■ PROBLEM STATEMENT ■
Copy out every line below word for word, leaving out the pictures.

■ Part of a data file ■
______

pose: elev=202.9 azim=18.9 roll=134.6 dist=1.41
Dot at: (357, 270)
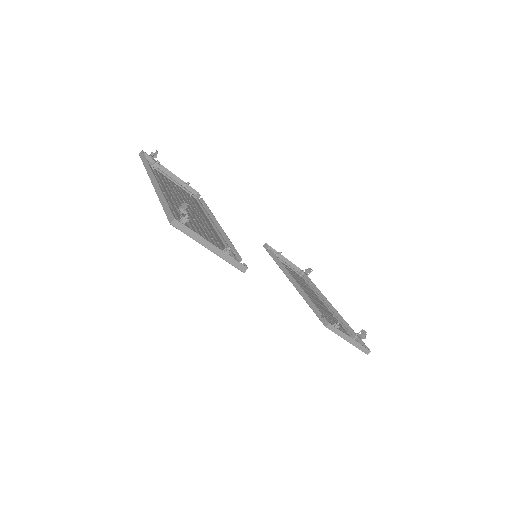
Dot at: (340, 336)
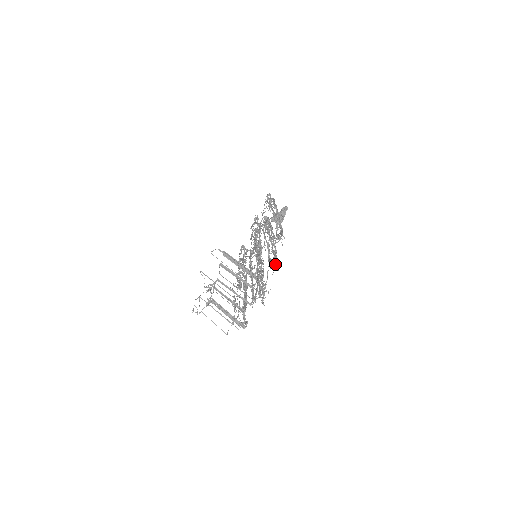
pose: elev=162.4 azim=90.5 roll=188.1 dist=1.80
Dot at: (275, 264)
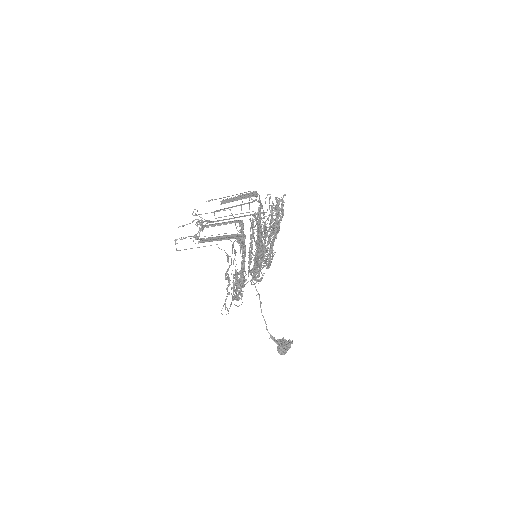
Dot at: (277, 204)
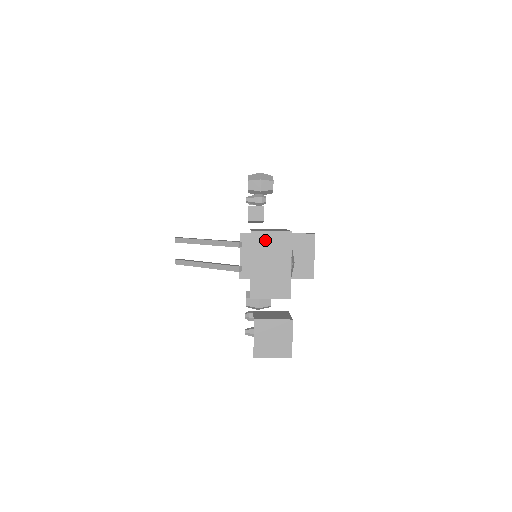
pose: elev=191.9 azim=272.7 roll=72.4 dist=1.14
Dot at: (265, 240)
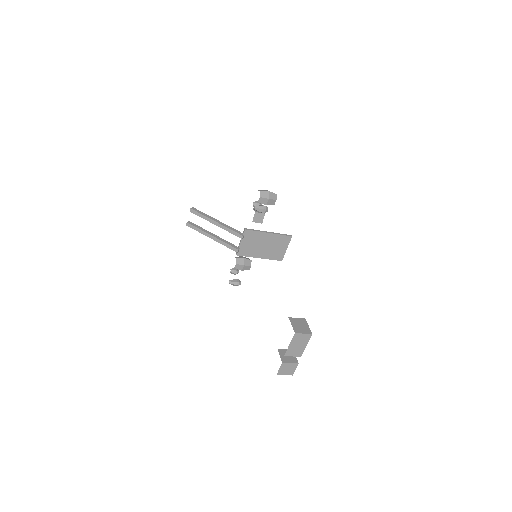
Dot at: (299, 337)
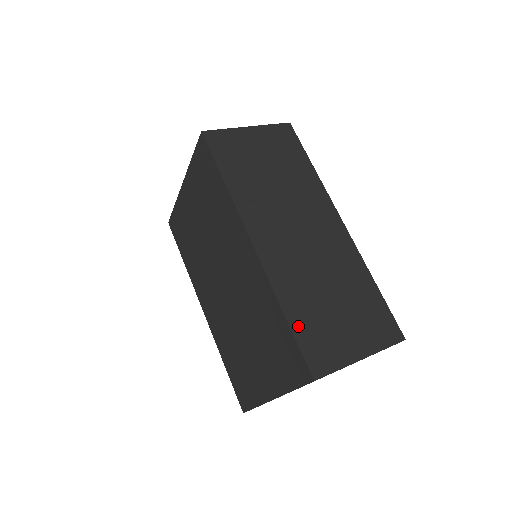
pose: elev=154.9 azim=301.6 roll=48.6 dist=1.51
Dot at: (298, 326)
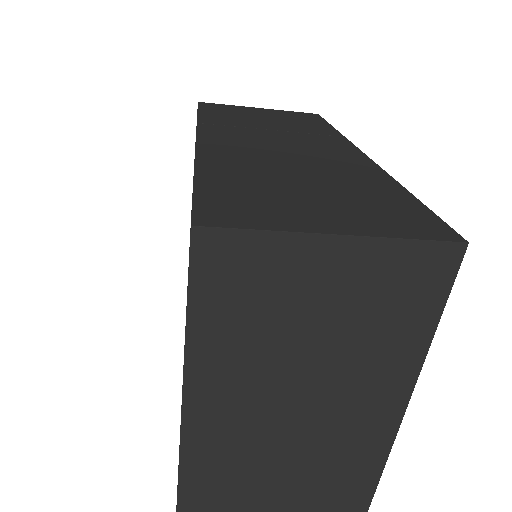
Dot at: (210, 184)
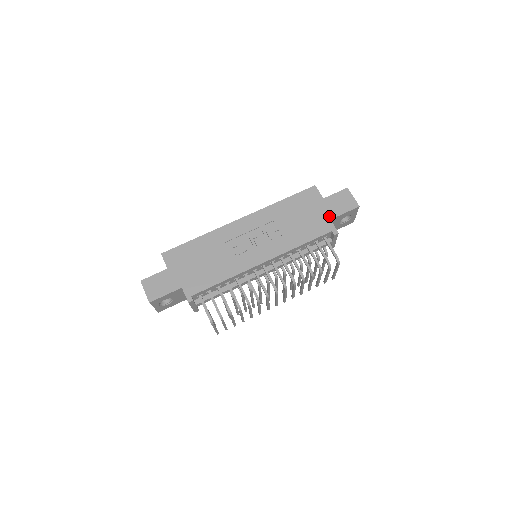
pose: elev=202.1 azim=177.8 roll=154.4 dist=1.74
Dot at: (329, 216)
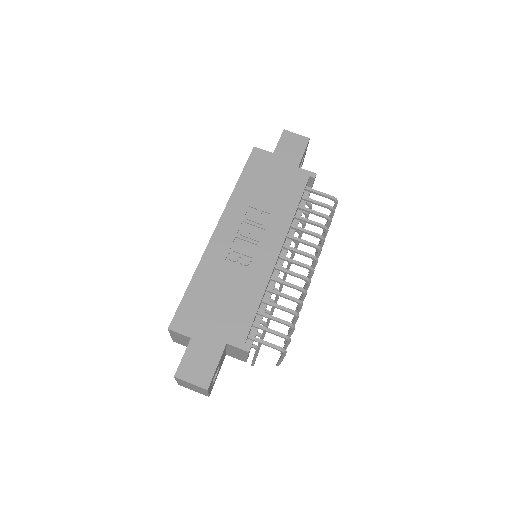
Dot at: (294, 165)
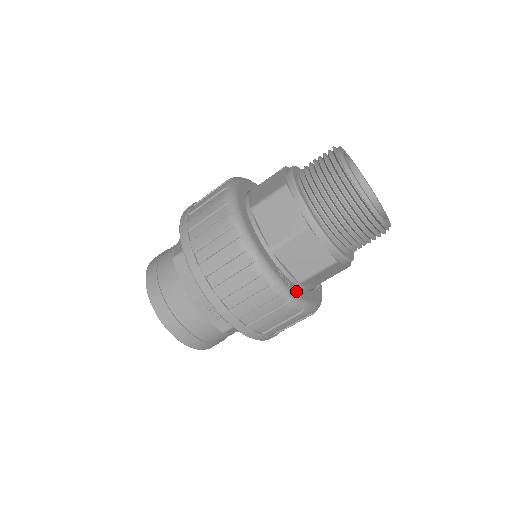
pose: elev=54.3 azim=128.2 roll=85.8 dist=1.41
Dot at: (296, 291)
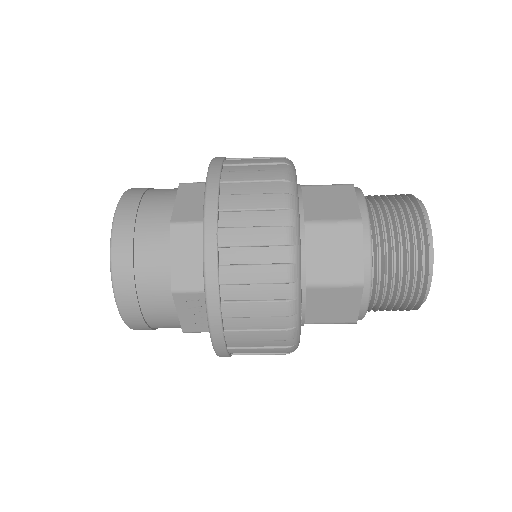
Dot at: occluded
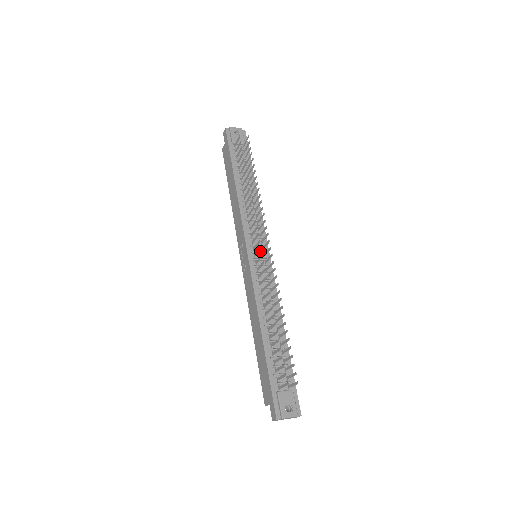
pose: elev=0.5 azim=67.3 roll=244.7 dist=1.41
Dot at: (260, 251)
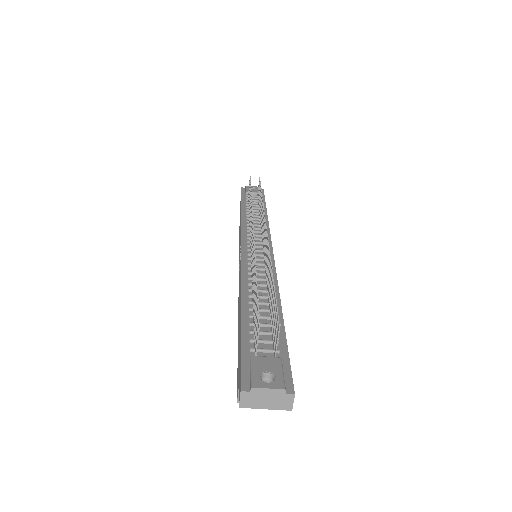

______

■ FINAL RESULT ■
pose: elev=202.9 azim=18.9 roll=134.6 dist=1.41
Dot at: (357, 270)
Dot at: (340, 336)
pose: elev=162.4 azim=90.5 roll=188.1 dist=1.80
Dot at: (275, 264)
Dot at: (277, 204)
pose: elev=191.9 azim=272.7 roll=72.4 dist=1.14
Dot at: (265, 240)
Dot at: (299, 337)
pose: elev=154.9 azim=301.6 roll=48.6 dist=1.51
Dot at: (298, 326)
Dot at: (210, 184)
pose: elev=202.1 azim=177.8 roll=154.4 dist=1.74
Dot at: (329, 216)
Dot at: (294, 165)
pose: elev=54.3 azim=128.2 roll=85.8 dist=1.41
Dot at: (296, 291)
Dot at: occluded
pose: elev=0.5 azim=67.3 roll=244.7 dist=1.41
Dot at: (260, 251)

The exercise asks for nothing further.